Physiological, biochemical, anthropometric, and biomechanical influences on exercise economy in humans.

Interindividual variation in running and cycling exercise economy (EE) remains unexplained although studied for more than a century. This study is the first to comprehensively evaluate the importance of biochemical, structural, physiological, anthropometric, and biomechanical influences on running and cycling EE within a single study. In 22 healthy males (VO2 max range 45.5-72.1 mL·min-1 ·kg-1 ), no factor related to skeletal muscle structure (% slow-twitch fiber content, number of capillaries per fiber), mitochondrial properties (volume density, oxidative capacity, or mitochondrial efficiency), or protein content (UCP3 and MFN2 expression) explained variation in cycling and running EE among subjects. In contrast, biomechanical variables related to vertical displacement correlated well with running EE, but were not significant when taking body weight into account. Thus, running EE and body weight were correlated (R2 =.94; P<.001), but was lower for cycling EE (R2 =.23; P<.023). To separate biomechanical determinants of running EE, we contrasted individual running and cycling EE considering that during cycle ergometer exercise, the biomechanical influence on EE would be small because of the fixed movement pattern.

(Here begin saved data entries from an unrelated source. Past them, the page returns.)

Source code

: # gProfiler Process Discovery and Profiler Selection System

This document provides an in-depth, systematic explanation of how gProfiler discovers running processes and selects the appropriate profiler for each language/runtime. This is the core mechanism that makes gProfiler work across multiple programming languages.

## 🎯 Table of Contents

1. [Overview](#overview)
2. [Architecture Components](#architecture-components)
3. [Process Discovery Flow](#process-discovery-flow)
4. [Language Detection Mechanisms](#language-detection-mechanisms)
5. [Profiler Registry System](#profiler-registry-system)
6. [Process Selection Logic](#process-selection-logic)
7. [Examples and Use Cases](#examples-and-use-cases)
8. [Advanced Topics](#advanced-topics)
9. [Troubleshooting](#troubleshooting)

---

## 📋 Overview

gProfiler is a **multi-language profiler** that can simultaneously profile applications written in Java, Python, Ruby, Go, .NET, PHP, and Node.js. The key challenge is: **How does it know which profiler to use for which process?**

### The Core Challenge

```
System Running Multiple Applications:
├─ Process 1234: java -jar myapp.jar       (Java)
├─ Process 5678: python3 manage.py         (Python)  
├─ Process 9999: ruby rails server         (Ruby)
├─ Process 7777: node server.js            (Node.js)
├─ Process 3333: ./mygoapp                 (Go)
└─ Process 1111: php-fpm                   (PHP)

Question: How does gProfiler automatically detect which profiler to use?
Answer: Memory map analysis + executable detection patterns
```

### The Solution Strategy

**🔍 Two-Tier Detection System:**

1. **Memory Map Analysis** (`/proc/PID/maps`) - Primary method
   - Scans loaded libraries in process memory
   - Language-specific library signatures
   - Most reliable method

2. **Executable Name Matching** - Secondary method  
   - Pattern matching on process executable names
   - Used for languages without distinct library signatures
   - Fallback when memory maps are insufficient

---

Differences in cycling and running exercise protocols, for example, related to biomechanics, play however only a secondary role in determining EE. There was no evidence for an impact of structural or functional skeletal muscle variables on EE. Body weight was the main determinant of EE explaining 94% of variance in running EE, although more than 50% of the variability of cycling EE remains unexplained.